Tuesday, March 3, 2015

Averting Catastrophe: How to Pass It

All, right, so substantively, I would favor restoring Obamacare subsidies permanently in exchange for (say) repeal of the employer mandate and medical equipment tax, or a temporary extension to give Republicans time to come up with something better.  But politically, how do you get it to pass?

Personally, I would recommend something like the following:  Representatives of Obama and the Republican leadership in the Senate and House meet in maximum secrecy and work out a deal.
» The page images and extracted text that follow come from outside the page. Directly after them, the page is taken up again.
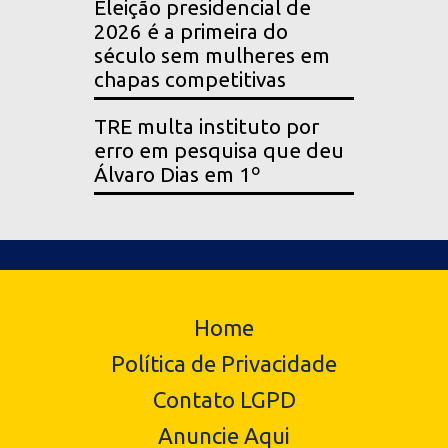
Eleição presidencial de
2026 é a primeira do
século sem mulheres em
chapas competitivas
TRE multa instituto por
erro em pesquisa que deu
Álvaro Dias em 1º
Home
Política de Privacidade
Contato LGPD
Anuncie Aqui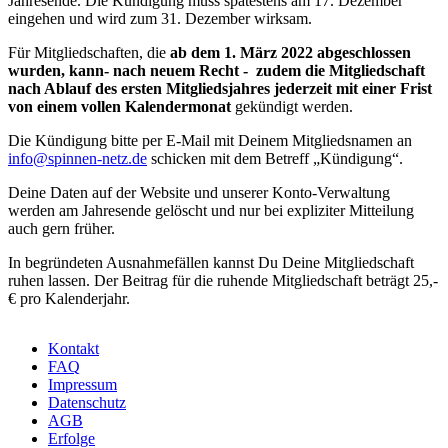
Jahresende. Die Kündigung muss spätestens am 17. Dezember
eingehen und wird zum 31. Dezember wirksam.
Für Mitgliedschaften, die
ab dem 1. März 2022 abgeschlossen
wurden, kann- nach neuem Recht - zudem die Mitgliedschaft
nach Ablauf des ersten Mitgliedsjahres jederzeit mit einer Frist
von einem vollen Kalendermonat
gekündigt werden.
Die Kündigung bitte per E-Mail mit Deinem Mitgliedsnamen an
info@spinnen-netz.de
schicken mit dem Betreff „Kündigung“.
Deine Daten auf der Website und unserer Konto-Verwaltung
werden am Jahresende gelöscht und nur bei expliziter Mitteilung
auch gern früher.
In begründeten Ausnahmefällen kannst ­Du Deine Mitgliedschaft
ruhen lassen. Der Beitrag für die ruhende Mitgliedschaft beträgt 25,-
€ pro Kalenderjahr.
Kontakt
FAQ
Footer
Impressum
Datenschutz
AGB
Erfolge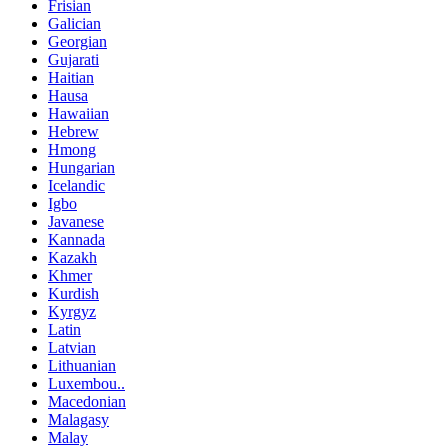
Frisian
Galician
Georgian
Gujarati
Haitian
Hausa
Hawaiian
Hebrew
Hmong
Hungarian
Icelandic
Igbo
Javanese
Kannada
Kazakh
Khmer
Kurdish
Kyrgyz
Latin
Latvian
Lithuanian
Luxembou..
Macedonian
Malagasy
Malay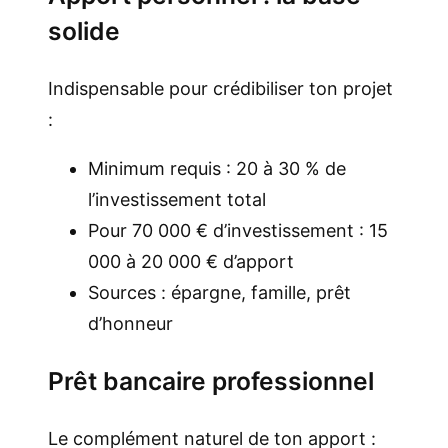
solide
Indispensable pour crédibiliser ton projet
:
Minimum requis : 20 à 30 % de
l’investissement total
Pour 70 000 € d’investissement : 15
000 à 20 000 € d’apport
Sources : épargne, famille, prêt
d’honneur
Prêt bancaire professionnel
Le complément naturel de ton apport :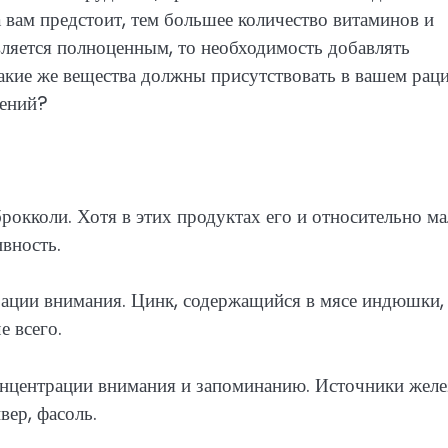
 вам предстоит, тем большее количество витаминов и
ляется полноценным, то необходимость добавлять
акие же вещества должны присутствовать в вашем раци
нений?
брокколи. Хотя в этих продуктах его и относительно ма
ивность.
ации внимания. Цинк, содержащийся в мясе индюшки,
е всего.
нцентрации внимания и запоминанию. Источники желе
вер, фасоль.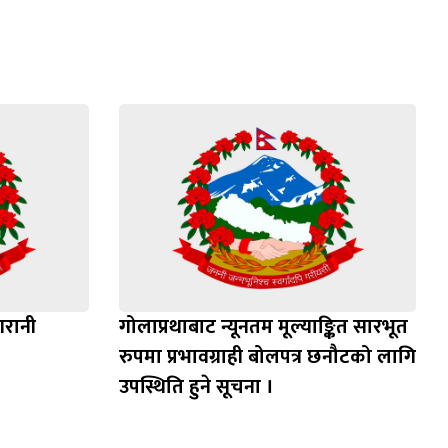
गरानी
गोलाप्रथाबाट न्यूनतम मूल्याङ्कित सारभूत
रुपमा प्रभावग्राही बोलपत्र छनौटको लागि
उपस्थिति हुने सूचना ।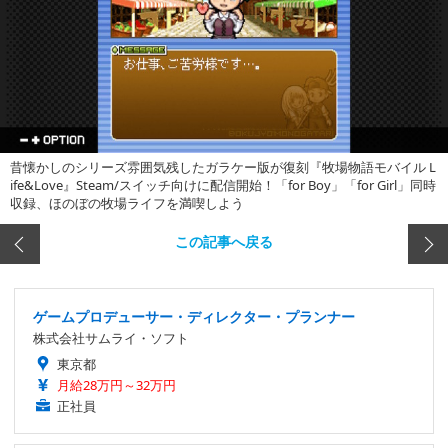
昔懐かしのシリーズ雰囲気残したガラケー版が復刻『牧場物語モバイル L
ife&Love』Steam/スイッチ向けに配信開始！「for Boy」「for Girl」同時
収録、ほのぼの牧場ライフを満喫しよう
この記事へ戻る
ゲームプロデューサー・ディレクター・プランナー
株式会社サムライ・ソフト
東京都
月給28万円～32万円
正社員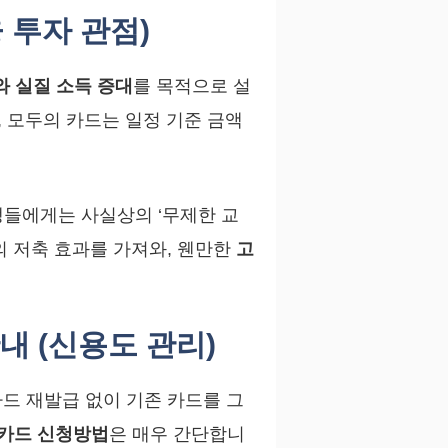
 투자 관점)
와 실질 소득 증대
를 목적으로 설
, 모두의 카드는 일정 기준 금액
생들에게는 사실상의 ‘무제한 교
의 저축 효과를 가져와, 웬만한
고
내 (신용도 관리)
카드 재발급 없이 기존 카드를 그
카드 신청방법
은 매우 간단합니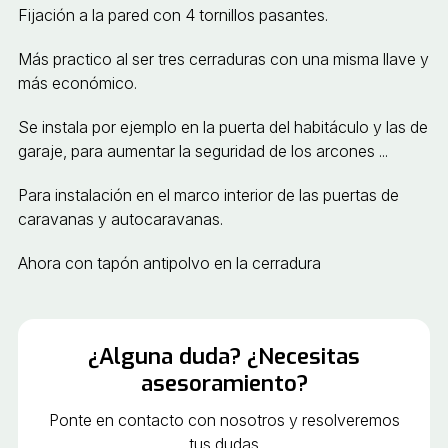
Fijación a la pared con 4 tornillos pasantes.
Más practico al ser tres cerraduras con una misma llave y
más económico.
Se instala por ejemplo en la puerta del habitáculo y las de
garaje, para aumentar la seguridad de los arcones ...
Para instalación en el marco interior de las puertas de
caravanas y autocaravanas.
Ahora con tapón antipolvo en la cerradura
¿Alguna duda? ¿Necesitas
asesoramiento?
Ponte en contacto con nosotros y resolveremos
tus dudas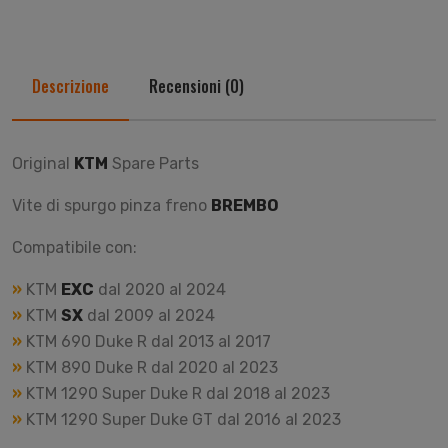
Descrizione
Recensioni (0)
Original
KTM
Spare Parts
Vite di spurgo pinza freno
BREMBO
Compatibile con:
»
KTM
EXC
dal 2020 al 2024
»
KTM
SX
dal 2009 al 2024
»
KTM 690 Duke R dal 2013 al 2017
»
KTM 890 Duke R dal 2020 al 2023
»
KTM 1290 Super Duke R dal 2018 al 2023
»
KTM 1290 Super Duke GT dal 2016 al 2023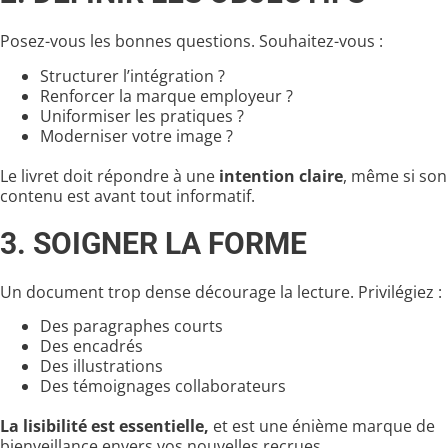
Posez-vous les bonnes questions. Souhaitez-vous :
Structurer l’intégration ?
Renforcer la marque employeur ?
Uniformiser les pratiques ?
Moderniser votre image ?
Le livret doit répondre à une
intention claire
, même si son
contenu est avant tout informatif.
3. SOIGNER LA FORME
Un document trop dense décourage la lecture. Privilégiez :
Des paragraphes courts
Des encadrés
Des illustrations
Des témoignages collaborateurs
La lisibilité est essentielle,
et est une énième marque de
bienveillance envers vos nouvelles recrues.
Republican leaders call a press conference to announce it.  Obama denounces it as an intolerable outrage and vows to fight it at all costs.  He rallies liberal activists (some in on the joke, most not) to lobby against it.  Tea Party leaders are definitely not in on the joke, but do figure out that any system that keeps the subsidies flowing will, in fact, keep Obamacare alive.  Most people, however, don't much care about the details so long as millions are kept from losing their health insurance.  Moderate Democrats and Republicans join ranks to pass the measure.  Seeing no alternative, Obama "capitulates" and signs the thing.  Liberal activists grumble, but eventually figure out that they got most of what they wanted.  Moderate Democrats are just relieved the whole thing is over.  Moderate Republicans rejoice over their procedural victory, but eventually figure out that it was a substantive defeat.  The Tea Party says, "I told you so."

If that calls for too many conspirators keeping quiet to be workable, we can always go with our old standby.  Republicans pass a purely symbolic, meaningless repeal in the House.  Maybe Democrats filibuster it in the Senate.  Maybe they let it pass so Obama can veto it and denounce it as an attempt to strip even more people of their health insurance.  Maybe Senate Republicans figure out that responding to eight million people losing their health insurance by passing legislation to take insurance from even more is really bad politics and let the thing drop.  Someone in the Senate comes up with a reasonable compromise that either temporarily extends the subsidies or permanently extends them in exchange for something else.  Ted Cruz denounces it as the end of all liberty and little short of a Communist dictatorship.  But Obamacare advocates keep parading stories of cancer patients having their health insurance yanked and Obama makes speeches about how this can be resolved with a one-line bill fixing a typo.  Enough Senate Republicans defect to pass the measure.

In the House, the Tea Parties vows that they will allow the measure to pass when you pry their cold, dead fingers from the trigger.  John Boehner says it would be political suicide to introduce the measure.  But the pressure is building.  Republicans are caught between demands to make no compromises with the devil and pleas to restore people's insurance.  Eventually, enough defect that Boehner can introduce the measure pass it with mostly Democratic votes.  This one really might cost him his speakership.

But in the end, the Republicans may learn the hard way that stripping millions of their health insurance is a very poor hill to die on.  And restoring it just might we worth the sacrifice.